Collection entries
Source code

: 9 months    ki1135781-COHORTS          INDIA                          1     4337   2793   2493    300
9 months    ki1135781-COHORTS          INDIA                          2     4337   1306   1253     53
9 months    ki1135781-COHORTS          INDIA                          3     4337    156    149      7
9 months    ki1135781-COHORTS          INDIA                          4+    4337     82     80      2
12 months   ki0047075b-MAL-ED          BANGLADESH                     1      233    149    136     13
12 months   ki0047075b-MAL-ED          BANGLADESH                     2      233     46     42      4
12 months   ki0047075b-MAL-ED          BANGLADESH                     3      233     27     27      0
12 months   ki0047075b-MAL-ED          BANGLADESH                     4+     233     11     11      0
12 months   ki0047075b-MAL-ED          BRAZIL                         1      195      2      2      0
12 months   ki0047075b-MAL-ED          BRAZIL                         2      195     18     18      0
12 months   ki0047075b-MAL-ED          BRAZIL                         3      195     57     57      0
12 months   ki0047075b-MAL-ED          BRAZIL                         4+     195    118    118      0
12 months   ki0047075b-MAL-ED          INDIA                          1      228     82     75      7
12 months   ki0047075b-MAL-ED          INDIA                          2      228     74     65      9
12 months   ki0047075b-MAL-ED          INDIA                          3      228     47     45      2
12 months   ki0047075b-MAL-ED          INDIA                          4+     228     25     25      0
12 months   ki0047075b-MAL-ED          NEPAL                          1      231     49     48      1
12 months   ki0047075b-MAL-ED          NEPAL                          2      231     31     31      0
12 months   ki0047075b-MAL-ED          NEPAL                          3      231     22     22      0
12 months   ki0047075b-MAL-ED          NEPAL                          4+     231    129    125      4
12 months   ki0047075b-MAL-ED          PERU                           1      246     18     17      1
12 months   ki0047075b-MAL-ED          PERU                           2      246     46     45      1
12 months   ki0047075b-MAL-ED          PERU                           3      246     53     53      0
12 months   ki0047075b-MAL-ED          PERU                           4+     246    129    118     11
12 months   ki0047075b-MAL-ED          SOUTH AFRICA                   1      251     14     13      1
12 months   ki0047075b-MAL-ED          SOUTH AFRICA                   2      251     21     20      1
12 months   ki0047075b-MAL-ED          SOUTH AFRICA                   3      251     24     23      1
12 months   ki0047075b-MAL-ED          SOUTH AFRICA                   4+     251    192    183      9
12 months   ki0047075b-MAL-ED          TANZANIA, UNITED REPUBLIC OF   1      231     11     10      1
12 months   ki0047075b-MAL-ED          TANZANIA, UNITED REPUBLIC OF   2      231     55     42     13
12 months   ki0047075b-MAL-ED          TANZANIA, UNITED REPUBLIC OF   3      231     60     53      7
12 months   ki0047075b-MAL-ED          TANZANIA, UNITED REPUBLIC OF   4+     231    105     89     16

What to work on: Write out every entry again so that each line matches the original exactly.

Exercise response:
Source code

: 9 months    ki1135781-COHORTS          INDIA                          1     4337   2793   2493    300
9 months    ki1135781-COHORTS          INDIA                          2     4337   1306   1253     53
9 months    ki1135781-COHORTS          INDIA                          3     4337    156    149      7
9 months    ki1135781-COHORTS          INDIA                          4+    4337     82     80      2
12 months   ki0047075b-MAL-ED          BANGLADESH                     1      233    149    136     13
12 months   ki0047075b-MAL-ED          BANGLADESH                     2      233     46     42      4
12 months   ki0047075b-MAL-ED          BANGLADESH                     3      233     27     27      0
12 months   ki0047075b-MAL-ED          BANGLADESH                     4+     233     11     11      0
12 months   ki0047075b-MAL-ED          BRAZIL                         1      195      2      2      0
12 months   ki0047075b-MAL-ED          BRAZIL                         2      195     18     18      0
12 months   ki0047075b-MAL-ED          BRAZIL                         3      195     57     57      0
12 months   ki0047075b-MAL-ED          BRAZIL                         4+     195    118    118      0
12 months   ki0047075b-MAL-ED          INDIA                          1      228     82     75      7
12 months   ki0047075b-MAL-ED          INDIA                          2      228     74     65      9
12 months   ki0047075b-MAL-ED          INDIA                          3      228     47     45      2
12 months   ki0047075b-MAL-ED          INDIA                          4+     228     25     25      0
12 months   ki0047075b-MAL-ED          NEPAL                          1      231     49     48      1
12 months   ki0047075b-MAL-ED          NEPAL                          2      231     31     31      0
12 months   ki0047075b-MAL-ED          NEPAL                          3      231     22     22      0
12 months   ki0047075b-MAL-ED          NEPAL                          4+     231    129    125      4
12 months   ki0047075b-MAL-ED          PERU                           1      246     18     17      1
12 months   ki0047075b-MAL-ED          PERU                           2      246     46     45      1
12 months   ki0047075b-MAL-ED          PERU                           3      246     53     53      0
12 months   ki0047075b-MAL-ED          PERU                           4+     246    129    118     11
12 months   ki0047075b-MAL-ED          SOUTH AFRICA                   1      251     14     13      1
12 months   ki0047075b-MAL-ED          SOUTH AFRICA                   2      251     21     20      1
12 months   ki0047075b-MAL-ED          SOUTH AFRICA                   3      251     24     23      1
12 months   ki0047075b-MAL-ED          SOUTH AFRICA                   4+     251    192    183      9
12 months   ki0047075b-MAL-ED          TANZANIA, UNITED REPUBLIC OF   1      231     11     10      1
12 months   ki0047075b-MAL-ED          TANZANIA, UNITED REPUBLIC OF   2      231     55     42     13
12 months   ki0047075b-MAL-ED          TANZANIA, UNITED REPUBLIC OF   3      231     60     53      7
12 months   ki0047075b-MAL-ED          TANZANIA, UNITED REPUBLIC OF   4+     231    105     89     16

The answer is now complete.